Data for analysis
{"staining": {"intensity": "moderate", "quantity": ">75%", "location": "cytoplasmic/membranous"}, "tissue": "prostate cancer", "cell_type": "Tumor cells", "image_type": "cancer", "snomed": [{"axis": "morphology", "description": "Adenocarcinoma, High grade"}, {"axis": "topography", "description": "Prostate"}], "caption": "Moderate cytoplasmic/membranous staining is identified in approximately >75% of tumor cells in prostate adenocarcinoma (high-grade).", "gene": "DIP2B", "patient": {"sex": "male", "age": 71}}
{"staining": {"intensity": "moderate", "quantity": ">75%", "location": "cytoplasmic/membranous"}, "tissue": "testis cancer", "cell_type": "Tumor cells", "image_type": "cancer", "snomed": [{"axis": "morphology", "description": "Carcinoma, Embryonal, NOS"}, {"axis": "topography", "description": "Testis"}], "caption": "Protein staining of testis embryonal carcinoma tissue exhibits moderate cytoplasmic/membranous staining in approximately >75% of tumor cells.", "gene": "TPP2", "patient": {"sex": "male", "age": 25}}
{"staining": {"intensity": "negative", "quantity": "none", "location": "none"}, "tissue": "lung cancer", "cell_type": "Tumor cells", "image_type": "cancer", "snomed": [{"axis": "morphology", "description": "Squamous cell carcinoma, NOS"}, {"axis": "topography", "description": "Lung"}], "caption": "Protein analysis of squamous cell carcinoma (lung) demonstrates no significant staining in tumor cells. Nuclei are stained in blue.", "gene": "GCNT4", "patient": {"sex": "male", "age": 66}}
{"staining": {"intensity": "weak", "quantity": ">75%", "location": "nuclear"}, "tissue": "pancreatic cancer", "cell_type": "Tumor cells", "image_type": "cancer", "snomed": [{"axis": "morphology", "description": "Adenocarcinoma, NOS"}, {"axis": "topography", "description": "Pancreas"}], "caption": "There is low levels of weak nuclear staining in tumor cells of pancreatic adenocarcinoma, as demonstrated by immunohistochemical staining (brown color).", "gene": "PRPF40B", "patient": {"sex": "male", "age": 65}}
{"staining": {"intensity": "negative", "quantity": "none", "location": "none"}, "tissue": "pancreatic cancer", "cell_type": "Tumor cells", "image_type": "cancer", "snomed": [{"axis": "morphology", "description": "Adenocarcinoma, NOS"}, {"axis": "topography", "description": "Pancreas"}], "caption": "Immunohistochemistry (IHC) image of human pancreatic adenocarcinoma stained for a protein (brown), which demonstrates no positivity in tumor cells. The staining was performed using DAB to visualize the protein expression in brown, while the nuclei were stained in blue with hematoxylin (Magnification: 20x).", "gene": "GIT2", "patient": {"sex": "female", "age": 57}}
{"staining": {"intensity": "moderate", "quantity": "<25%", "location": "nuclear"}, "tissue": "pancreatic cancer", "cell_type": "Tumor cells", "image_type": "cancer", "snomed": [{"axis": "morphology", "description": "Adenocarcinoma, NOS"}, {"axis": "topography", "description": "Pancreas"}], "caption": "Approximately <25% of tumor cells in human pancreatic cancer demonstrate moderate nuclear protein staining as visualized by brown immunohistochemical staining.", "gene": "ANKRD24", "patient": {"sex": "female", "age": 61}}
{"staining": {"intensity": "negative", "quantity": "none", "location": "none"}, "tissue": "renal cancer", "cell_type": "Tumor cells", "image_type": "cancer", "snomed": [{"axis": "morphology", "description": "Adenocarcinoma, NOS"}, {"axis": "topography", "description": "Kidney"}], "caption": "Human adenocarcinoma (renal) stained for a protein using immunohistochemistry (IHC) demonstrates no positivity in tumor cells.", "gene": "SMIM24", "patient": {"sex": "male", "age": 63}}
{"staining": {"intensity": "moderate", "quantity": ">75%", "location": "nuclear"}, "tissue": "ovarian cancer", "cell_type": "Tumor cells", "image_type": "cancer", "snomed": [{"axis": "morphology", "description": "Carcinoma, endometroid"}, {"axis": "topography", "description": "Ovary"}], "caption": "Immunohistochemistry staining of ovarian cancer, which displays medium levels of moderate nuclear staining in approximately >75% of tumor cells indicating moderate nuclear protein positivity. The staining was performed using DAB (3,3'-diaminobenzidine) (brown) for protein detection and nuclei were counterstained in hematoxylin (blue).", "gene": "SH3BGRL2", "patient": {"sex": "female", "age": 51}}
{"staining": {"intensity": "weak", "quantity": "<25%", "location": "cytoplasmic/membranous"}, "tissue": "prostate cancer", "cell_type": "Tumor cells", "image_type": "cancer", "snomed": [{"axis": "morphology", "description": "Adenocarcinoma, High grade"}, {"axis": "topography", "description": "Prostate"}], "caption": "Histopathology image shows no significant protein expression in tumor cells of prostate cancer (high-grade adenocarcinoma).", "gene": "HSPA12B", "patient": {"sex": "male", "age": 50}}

Problem details
Your task is to retype all of the lines above exactly.

Answer box
{"staining": {"intensity": "moderate", "quantity": ">75%", "location": "cytoplasmic/membranous"}, "tissue": "prostate cancer", "cell_type": "Tumor cells", "image_type": "cancer", "snomed": [{"axis": "morphology", "description": "Adenocarcinoma, High grade"}, {"axis": "topography", "description": "Prostate"}], "caption": "Moderate cytoplasmic/membranous staining is identified in approximately >75% of tumor cells in prostate adenocarcinoma (high-grade).", "gene": "DIP2B", "patient": {"sex": "male", "age": 71}}
{"staining": {"intensity": "moderate", "quantity": ">75%", "location": "cytoplasmic/membranous"}, "tissue": "testis cancer", "cell_type": "Tumor cells", "image_type": "cancer", "snomed": [{"axis": "morphology", "description": "Carcinoma, Embryonal, NOS"}, {"axis": "topography", "description": "Testis"}], "caption": "Protein staining of testis embryonal carcinoma tissue exhibits moderate cytoplasmic/membranous staining in approximately >75% of tumor cells.", "gene": "TPP2", "patient": {"sex": "male", "age": 25}}
{"staining": {"intensity": "negative", "quantity": "none", "location": "none"}, "tissue": "lung cancer", "cell_type": "Tumor cells", "image_type": "cancer", "snomed": [{"axis": "morphology", "description": "Squamous cell carcinoma, NOS"}, {"axis": "topography", "description": "Lung"}], "caption": "Protein analysis of squamous cell carcinoma (lung) demonstrates no significant staining in tumor cells. Nuclei are stained in blue.", "gene": "GCNT4", "patient": {"sex": "male", "age": 66}}
{"staining": {"intensity": "weak", "quantity": ">75%", "location": "nuclear"}, "tissue": "pancreatic cancer", "cell_type": "Tumor cells", "image_type": "cancer", "snomed": [{"axis": "morphology", "description": "Adenocarcinoma, NOS"}, {"axis": "topography", "description": "Pancreas"}], "caption": "There is low levels of weak nuclear staining in tumor cells of pancreatic adenocarcinoma, as demonstrated by immunohistochemical staining (brown color).", "gene": "PRPF40B", "patient": {"sex": "male", "age": 65}}
{"staining": {"intensity": "negative", "quantity": "none", "location": "none"}, "tissue": "pancreatic cancer", "cell_type": "Tumor cells", "image_type": "cancer", "snomed": [{"axis": "morphology", "description": "Adenocarcinoma, NOS"}, {"axis": "topography", "description": "Pancreas"}], "caption": "Immunohistochemistry (IHC) image of human pancreatic adenocarcinoma stained for a protein (brown), which demonstrates no positivity in tumor cells. The staining was performed using DAB to visualize the protein expression in brown, while the nuclei were stained in blue with hematoxylin (Magnification: 20x).", "gene": "GIT2", "patient": {"sex": "female", "age": 57}}
{"staining": {"intensity": "moderate", "quantity": "<25%", "location": "nuclear"}, "tissue": "pancreatic cancer", "cell_type": "Tumor cells", "image_type": "cancer", "snomed": [{"axis": "morphology", "description": "Adenocarcinoma, NOS"}, {"axis": "topography", "description": "Pancreas"}], "caption": "Approximately <25% of tumor cells in human pancreatic cancer demonstrate moderate nuclear protein staining as visualized by brown immunohistochemical staining.", "gene": "ANKRD24", "patient": {"sex": "female", "age": 61}}
{"staining": {"intensity": "negative", "quantity": "none", "location": "none"}, "tissue": "renal cancer", "cell_type": "Tumor cells", "image_type": "cancer", "snomed": [{"axis": "morphology", "description": "Adenocarcinoma, NOS"}, {"axis": "topography", "description": "Kidney"}], "caption": "Human adenocarcinoma (renal) stained for a protein using immunohistochemistry (IHC) demonstrates no positivity in tumor cells.", "gene": "SMIM24", "patient": {"sex": "male", "age": 63}}
{"staining": {"intensity": "moderate", "quantity": ">75%", "location": "nuclear"}, "tissue": "ovarian cancer", "cell_type": "Tumor cells", "image_type": "cancer", "snomed": [{"axis": "morphology", "description": "Carcinoma, endometroid"}, {"axis": "topography", "description": "Ovary"}], "caption": "Immunohistochemistry staining of ovarian cancer, which displays medium levels of moderate nuclear staining in approximately >75% of tumor cells indicating moderate nuclear protein positivity. The staining was performed using DAB (3,3'-diaminobenzidine) (brown) for protein detection and nuclei were counterstained in hematoxylin (blue).", "gene": "SH3BGRL2", "patient": {"sex": "female", "age": 51}}
{"staining": {"intensity": "weak", "quantity": "<25%", "location": "cytoplasmic/membranous"}, "tissue": "prostate cancer", "cell_type": "Tumor cells", "image_type": "cancer", "snomed": [{"axis": "morphology", "description": "Adenocarcinoma, High grade"}, {"axis": "topography", "description": "Prostate"}], "caption": "Histopathology image shows no significant protein expression in tumor cells of prostate cancer (high-grade adenocarcinoma).", "gene": "HSPA12B", "patient": {"sex": "male", "age": 50}}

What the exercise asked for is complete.